An enhanced cardiopulmonary rehabilitation program that integrated remote monitoring, proactive discharge planning, and home health collaboration to improve continuity of care and patient outcomes.

Role: Manager Of Transitional Care Services

The Care Pathway Heart Care program was designed to support patients recovering from cardiopulmonary conditions through a blend of home health and remote monitoring. When I stepped in, the challenge wasn’t about starting the program—it was about refining it so it could truly deliver on its promise of coordinated, continuous care.

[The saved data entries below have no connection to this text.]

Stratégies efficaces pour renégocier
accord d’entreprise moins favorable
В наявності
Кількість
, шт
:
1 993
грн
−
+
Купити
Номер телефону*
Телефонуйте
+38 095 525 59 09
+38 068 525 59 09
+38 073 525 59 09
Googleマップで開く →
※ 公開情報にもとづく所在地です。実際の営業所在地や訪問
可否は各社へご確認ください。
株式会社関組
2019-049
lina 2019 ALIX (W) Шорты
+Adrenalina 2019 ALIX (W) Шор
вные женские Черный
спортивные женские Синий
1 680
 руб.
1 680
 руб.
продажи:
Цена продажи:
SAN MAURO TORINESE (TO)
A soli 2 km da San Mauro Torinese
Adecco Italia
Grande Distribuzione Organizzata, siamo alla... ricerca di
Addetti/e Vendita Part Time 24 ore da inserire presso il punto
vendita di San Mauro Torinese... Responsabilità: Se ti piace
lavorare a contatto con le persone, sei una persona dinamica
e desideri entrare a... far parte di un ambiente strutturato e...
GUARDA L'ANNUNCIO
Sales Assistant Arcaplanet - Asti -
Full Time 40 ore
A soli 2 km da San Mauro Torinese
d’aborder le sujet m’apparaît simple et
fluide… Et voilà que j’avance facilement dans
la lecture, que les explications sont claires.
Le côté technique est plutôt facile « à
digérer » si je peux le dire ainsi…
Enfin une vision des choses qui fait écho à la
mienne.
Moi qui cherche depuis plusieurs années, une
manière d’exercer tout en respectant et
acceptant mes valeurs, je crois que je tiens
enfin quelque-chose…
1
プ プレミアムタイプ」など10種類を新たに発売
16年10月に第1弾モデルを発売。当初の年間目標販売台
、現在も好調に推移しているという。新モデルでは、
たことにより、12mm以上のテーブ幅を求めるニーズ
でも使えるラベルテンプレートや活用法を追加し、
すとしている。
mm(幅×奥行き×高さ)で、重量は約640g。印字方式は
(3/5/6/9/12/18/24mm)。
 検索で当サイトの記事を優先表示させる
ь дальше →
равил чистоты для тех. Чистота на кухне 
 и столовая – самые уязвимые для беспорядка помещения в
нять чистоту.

I began by developing a dynamic tagging protocol within the care transition tool that automatically identified eligible patients and translated their information into discharge planning tools. This eliminated manual data entry and reduced the risk of missed referrals. To increase program participation, I created alerts that flagged eligible patients earlier in their hospital stay, giving the team more time to educate and enroll them proactively.


Recognizing capacity constraints within our owned home health agency, I established a partnership with an overflow provider to maintain consistency and avoid care delays. I also built a Skilled Nursing Facility (SNF) network dedicated to cardiopulmonary rehab patients, complete with standardized protocols that mirrored home health workflows.


Impact: This reimagined process led to higher enrollment rates, improved care continuity, and stronger patient satisfaction. The dynamic EMR tagging and proactive referral alerts streamlined operations, while the new SNF and home health partnerships ensured no patient fell through the cracks. Ultimately, the program became a model for how coordinated post-acute care can drive both clinical and operational success.